While under Pennsylvania law, a court will strive where possible to interpret a contract to avoid a forfeiture, when the parties to the contract have expressly provided therein what the effect of a default shall be, a court is not free to rewrite the contract. Fredericks v. Georgia-Pacific Corp., 331 F. Supp. 422, 427 (E.D.Pa. 1971), appeal dismissed, 474 F.2d 1338 (3d Cir. 1972).

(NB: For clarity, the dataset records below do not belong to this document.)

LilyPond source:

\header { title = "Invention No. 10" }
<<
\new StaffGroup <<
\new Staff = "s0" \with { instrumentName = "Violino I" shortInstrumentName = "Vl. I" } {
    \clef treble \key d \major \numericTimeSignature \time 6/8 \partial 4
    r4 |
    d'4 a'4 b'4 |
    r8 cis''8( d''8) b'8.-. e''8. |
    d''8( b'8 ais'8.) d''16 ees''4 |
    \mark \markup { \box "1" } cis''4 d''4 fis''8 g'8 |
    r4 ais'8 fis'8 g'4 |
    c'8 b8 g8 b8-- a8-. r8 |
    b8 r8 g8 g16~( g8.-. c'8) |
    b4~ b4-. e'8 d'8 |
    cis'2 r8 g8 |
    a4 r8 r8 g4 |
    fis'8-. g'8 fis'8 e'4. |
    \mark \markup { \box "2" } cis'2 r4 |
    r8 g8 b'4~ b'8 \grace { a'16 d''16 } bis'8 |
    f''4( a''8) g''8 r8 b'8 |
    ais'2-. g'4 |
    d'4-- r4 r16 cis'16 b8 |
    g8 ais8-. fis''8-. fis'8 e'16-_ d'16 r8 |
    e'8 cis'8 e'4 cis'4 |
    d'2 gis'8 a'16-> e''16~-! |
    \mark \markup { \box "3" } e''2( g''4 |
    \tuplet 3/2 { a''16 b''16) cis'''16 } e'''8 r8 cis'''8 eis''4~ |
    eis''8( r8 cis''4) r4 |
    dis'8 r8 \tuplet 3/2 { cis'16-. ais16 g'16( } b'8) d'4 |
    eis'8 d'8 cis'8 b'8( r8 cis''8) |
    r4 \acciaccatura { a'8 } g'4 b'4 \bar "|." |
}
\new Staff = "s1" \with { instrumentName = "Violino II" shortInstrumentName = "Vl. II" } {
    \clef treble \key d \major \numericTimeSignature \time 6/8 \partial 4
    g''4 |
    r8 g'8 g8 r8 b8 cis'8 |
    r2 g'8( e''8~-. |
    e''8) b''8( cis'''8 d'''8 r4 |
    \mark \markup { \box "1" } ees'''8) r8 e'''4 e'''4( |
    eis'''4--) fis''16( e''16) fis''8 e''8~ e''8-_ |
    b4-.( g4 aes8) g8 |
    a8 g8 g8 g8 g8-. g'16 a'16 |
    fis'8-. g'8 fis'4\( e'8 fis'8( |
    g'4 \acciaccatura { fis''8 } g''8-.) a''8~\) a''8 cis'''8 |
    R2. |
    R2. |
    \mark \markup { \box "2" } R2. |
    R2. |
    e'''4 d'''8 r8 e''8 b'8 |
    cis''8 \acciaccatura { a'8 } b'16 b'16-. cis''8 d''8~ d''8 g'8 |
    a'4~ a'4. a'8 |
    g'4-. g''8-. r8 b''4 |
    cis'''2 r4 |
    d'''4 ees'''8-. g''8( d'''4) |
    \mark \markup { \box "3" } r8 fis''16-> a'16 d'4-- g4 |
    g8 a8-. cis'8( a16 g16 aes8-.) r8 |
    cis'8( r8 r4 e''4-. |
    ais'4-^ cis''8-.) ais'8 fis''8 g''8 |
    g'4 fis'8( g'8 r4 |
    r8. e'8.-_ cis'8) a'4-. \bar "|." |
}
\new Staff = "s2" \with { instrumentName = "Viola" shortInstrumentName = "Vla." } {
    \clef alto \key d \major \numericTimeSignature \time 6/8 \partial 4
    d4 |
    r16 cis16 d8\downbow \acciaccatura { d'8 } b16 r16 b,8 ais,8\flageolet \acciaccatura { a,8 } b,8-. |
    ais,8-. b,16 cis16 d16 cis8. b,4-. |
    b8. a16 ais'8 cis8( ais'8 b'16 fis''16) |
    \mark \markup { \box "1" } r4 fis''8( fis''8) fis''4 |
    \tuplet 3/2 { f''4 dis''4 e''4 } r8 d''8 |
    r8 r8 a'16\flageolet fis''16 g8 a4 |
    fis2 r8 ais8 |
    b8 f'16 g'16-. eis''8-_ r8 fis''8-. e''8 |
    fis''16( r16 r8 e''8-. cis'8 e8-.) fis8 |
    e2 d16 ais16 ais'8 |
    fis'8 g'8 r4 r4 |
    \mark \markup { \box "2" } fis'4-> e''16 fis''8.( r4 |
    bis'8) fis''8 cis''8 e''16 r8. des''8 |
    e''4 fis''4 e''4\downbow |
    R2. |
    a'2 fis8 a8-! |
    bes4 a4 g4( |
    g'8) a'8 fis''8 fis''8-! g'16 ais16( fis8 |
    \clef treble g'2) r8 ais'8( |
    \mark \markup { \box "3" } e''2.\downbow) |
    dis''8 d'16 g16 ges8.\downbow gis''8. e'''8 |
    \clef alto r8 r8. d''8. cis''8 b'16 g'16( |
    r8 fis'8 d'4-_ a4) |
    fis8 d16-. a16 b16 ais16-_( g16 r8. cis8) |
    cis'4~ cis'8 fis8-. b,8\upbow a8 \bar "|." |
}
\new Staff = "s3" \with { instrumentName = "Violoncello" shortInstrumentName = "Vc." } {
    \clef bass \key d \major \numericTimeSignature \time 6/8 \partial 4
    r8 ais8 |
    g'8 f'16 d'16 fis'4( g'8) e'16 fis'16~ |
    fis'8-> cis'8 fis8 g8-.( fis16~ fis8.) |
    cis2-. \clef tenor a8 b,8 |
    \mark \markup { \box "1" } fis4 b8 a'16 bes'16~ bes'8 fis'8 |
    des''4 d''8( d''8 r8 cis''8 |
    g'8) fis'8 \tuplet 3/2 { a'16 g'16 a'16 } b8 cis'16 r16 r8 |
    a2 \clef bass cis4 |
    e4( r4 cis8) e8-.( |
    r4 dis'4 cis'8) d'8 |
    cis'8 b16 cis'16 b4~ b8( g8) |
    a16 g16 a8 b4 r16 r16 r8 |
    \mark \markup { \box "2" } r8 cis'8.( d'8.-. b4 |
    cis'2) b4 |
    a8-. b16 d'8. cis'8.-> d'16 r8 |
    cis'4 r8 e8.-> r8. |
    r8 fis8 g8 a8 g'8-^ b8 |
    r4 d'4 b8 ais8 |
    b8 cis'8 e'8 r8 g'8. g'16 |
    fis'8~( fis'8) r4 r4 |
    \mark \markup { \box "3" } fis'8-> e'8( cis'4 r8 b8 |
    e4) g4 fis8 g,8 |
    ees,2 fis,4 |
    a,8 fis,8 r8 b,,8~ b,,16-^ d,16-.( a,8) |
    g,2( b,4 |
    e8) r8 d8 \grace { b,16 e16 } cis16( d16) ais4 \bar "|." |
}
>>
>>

The contract in this case provided that the plaintiff would not compete for a period of 2 years. At the time the plaintiff executed the contract, he received $50,000 of the $80,000 consideration. The contract provided that he was to receive the $30,000 balance at the expiration of the 2 year period. During this 2 year period, plaintiff's only obligation under the contract was his covenant not to compete. The contract provided that in the event that the contract was violated, the defendants would have the right to set-off the sums due to the plaintiff. This Court finds that the intent of the parties was clear; that in the event the plaintiff violated the covenant, the defendants would have the right to retain the $30,000. Furthermore, plaintiff's elaborate plan to conceal his competitive activities, and his discussions with McAllister, Hahn and Grady, demonstrate that he was well aware that he was not entitled to the $30,000 in the event he engaged in the security guard business within the two year period.
This memorandum is in lieu of findings of fact and conclusions of law pursuant to Rule 52(a) of the Federal Rules of Civil Procedure.
Accordingly, the attached Order is entered:
ORDER
AND NOW, this 28th day of September, 1977, it is hereby ORDERED that judgment is entered in favor of defendants, Superior Investigative Services, Inc., Albert Schwartz and Evelyn Schwartz, and against the plaintiff, Herbert Rhodes.